You can make the root element hidden, as long as its resulting content is a single element (because of XML rules). So if we replace the data rule with:

-data: date; range.

then we will get

<range>
   <start>
      <year>2021</year>-
      <month>10</month>-
      <day>04</day>
   </start>:
   <end>
      <year>2021</year>-
      <month>10</month>-
      <day>05</day>
   </end>
</range>

etc.

overriding hidden or attribute

To override a rule that is hidden or an attribute to make it an element, you use "^".

input: ^digit; number.
number: digit, digit+. {2 or more digits}
-digit: [N].

then for input "2021" we get:

<input>
   <number>2021</number>
</input>

and for input "4" we get:

<input>
   <digit>4</digit>
</input>

override with @

Similarly, you can override with @:

input: @digit; @number.
number: digit, digit+. {2 or more digits}
-digit: [N].

would give

<input digit="4"/>

and

<input number="2021"/>

Exercise: URLs

Encoded Characters

You can include any Unicode character in a literal string, but occasionally it is useful to be able to be explicit which character is intended.

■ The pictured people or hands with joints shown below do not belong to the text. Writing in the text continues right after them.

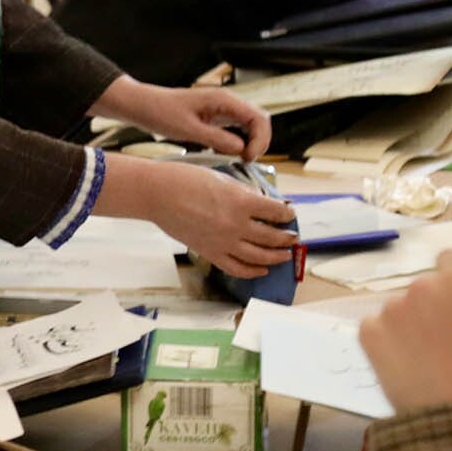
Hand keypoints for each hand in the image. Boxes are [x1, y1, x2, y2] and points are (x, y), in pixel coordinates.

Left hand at [99, 78, 270, 160]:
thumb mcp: (187, 129)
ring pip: (250, 126)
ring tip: (238, 160)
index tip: (248, 157)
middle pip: (259, 121)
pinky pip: (236, 130)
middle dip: (259, 142)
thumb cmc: (161, 112)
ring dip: (249, 143)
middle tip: (245, 161)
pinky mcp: (216, 118)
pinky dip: (237, 143)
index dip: (260, 139)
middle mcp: (227, 102)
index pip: (259, 118)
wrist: (143, 106)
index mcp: (223, 99)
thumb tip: (241, 149)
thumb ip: (216, 138)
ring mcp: (222, 110)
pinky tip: (224, 154)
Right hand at [116, 156, 295, 280]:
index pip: (276, 212)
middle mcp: (236, 225)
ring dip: (276, 256)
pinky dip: (253, 271)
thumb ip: (244, 193)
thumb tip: (261, 203)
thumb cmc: (186, 179)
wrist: (158, 194)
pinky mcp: (210, 253)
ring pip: (259, 256)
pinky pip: (237, 268)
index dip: (287, 214)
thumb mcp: (222, 179)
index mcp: (241, 202)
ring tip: (285, 255)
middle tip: (293, 237)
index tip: (290, 214)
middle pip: (272, 236)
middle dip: (286, 238)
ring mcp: (223, 242)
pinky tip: (262, 269)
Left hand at [357, 254, 451, 411]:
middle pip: (422, 287)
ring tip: (419, 357)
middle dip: (428, 306)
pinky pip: (374, 327)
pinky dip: (383, 341)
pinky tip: (399, 362)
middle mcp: (421, 286)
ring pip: (397, 309)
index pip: (448, 258)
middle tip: (438, 338)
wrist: (450, 413)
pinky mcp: (367, 329)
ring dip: (405, 324)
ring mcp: (390, 307)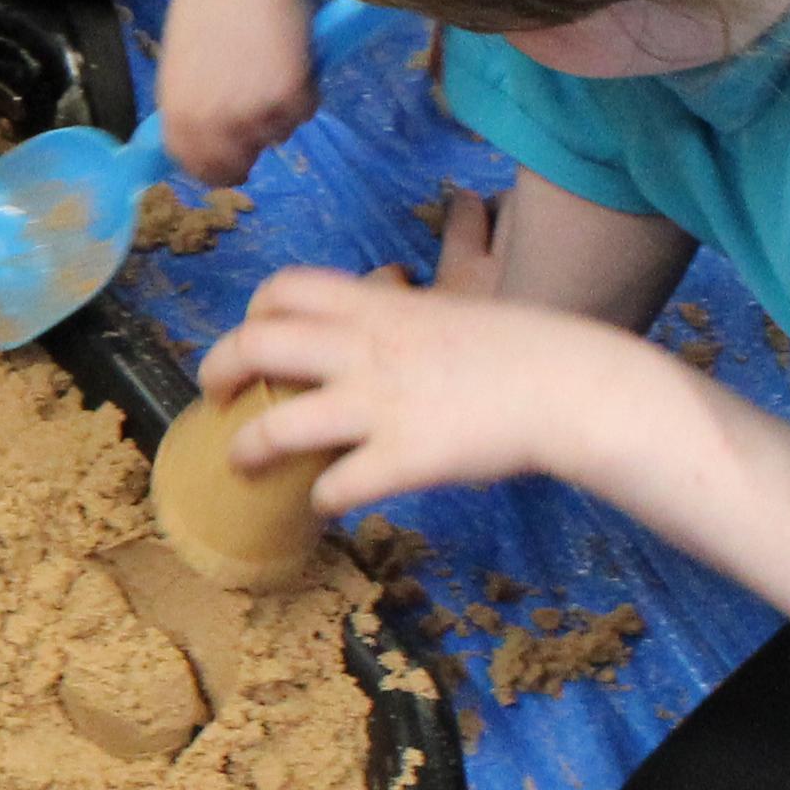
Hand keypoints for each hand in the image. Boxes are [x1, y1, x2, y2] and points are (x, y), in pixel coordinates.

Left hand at [154, 0, 321, 186]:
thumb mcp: (186, 56)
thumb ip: (194, 98)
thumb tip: (208, 131)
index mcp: (174, 111)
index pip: (193, 168)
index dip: (215, 164)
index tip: (232, 154)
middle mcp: (207, 123)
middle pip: (235, 169)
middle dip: (253, 141)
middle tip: (261, 103)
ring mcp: (248, 114)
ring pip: (278, 134)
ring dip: (280, 106)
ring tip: (269, 55)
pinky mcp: (288, 98)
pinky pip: (306, 110)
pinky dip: (307, 86)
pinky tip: (291, 48)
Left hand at [197, 211, 675, 511]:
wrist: (572, 385)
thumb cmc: (521, 347)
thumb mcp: (449, 309)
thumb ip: (400, 320)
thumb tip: (373, 333)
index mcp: (378, 307)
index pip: (283, 288)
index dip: (254, 312)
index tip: (255, 336)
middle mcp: (364, 350)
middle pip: (254, 345)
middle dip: (218, 371)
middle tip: (217, 397)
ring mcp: (378, 405)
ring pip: (276, 427)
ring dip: (247, 449)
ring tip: (242, 464)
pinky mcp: (402, 458)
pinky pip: (336, 486)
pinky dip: (323, 498)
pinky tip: (327, 501)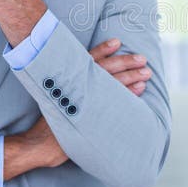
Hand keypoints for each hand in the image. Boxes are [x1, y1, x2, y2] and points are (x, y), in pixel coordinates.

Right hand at [3, 39, 150, 180]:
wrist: (41, 145)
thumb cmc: (51, 123)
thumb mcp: (56, 99)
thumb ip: (72, 87)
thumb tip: (87, 80)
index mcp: (69, 79)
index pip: (88, 59)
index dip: (103, 49)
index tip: (117, 42)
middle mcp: (77, 86)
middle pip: (106, 69)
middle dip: (126, 62)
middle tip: (142, 59)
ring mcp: (85, 100)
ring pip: (114, 83)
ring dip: (132, 76)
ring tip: (146, 73)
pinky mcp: (92, 115)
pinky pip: (116, 101)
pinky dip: (130, 94)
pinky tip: (140, 89)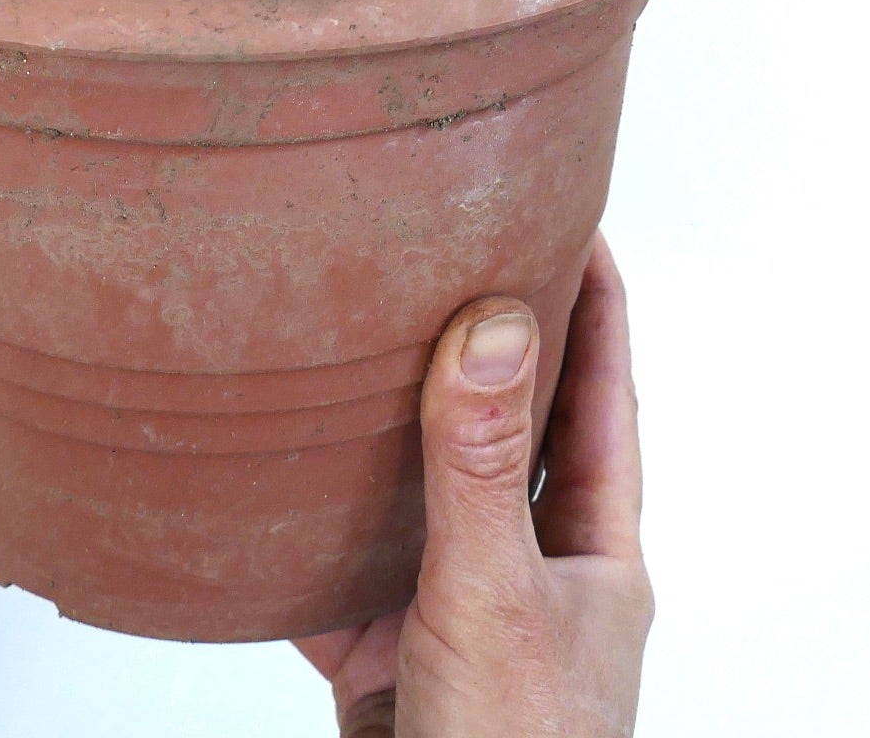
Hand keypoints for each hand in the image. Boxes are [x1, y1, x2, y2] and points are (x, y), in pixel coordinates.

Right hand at [296, 235, 652, 737]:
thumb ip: (484, 467)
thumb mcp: (497, 598)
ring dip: (388, 424)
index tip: (571, 210)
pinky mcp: (388, 658)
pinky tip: (265, 488)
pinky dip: (303, 529)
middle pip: (512, 429)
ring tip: (348, 339)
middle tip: (447, 250)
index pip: (605, 393)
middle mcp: (533, 572)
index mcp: (596, 554)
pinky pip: (342, 569)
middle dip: (485, 342)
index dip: (593, 299)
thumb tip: (495, 325)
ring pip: (423, 491)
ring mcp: (459, 613)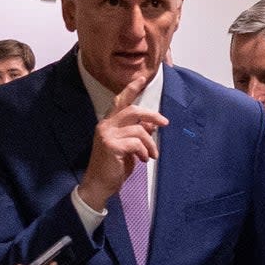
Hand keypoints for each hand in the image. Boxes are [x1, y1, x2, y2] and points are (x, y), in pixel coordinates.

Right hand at [76, 75, 168, 211]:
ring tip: (151, 155)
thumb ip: (137, 134)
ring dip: (150, 143)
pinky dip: (144, 151)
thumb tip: (152, 124)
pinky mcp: (111, 145)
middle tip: (165, 122)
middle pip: (133, 110)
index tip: (142, 79)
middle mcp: (105, 125)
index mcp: (108, 123)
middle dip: (152, 115)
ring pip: (138, 129)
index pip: (120, 101)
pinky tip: (143, 160)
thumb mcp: (128, 148)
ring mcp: (107, 134)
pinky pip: (136, 143)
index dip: (131, 89)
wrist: (99, 185)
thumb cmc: (113, 167)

For instance a Tab or non-breaking space character is hard to distinguish from a space.

In such cases you can specify the character as a hexadecimal number, its position in the Unicode sequence:

tab: #9.
nonbreak: #a0.

These match a single character in the input. You can also include them in character sets:

space: [" "; #9; #a0].

You can't include them inside strings (and don't need to): "#a0" stands for the three characters "#", "a", "0".

Exercise: tab separated numbers.

The end

You might like to marvel at the ixml definition of ixml in the specification, a thing of rare wonder. For instance a rule is

rule: (mark, S)?, name, S, ["=:"], S, -alts, ".".

which you can now read: an optional mark, a name, a colon or equals, and alternatives, followed by a point.

Note how this rule is defining itself.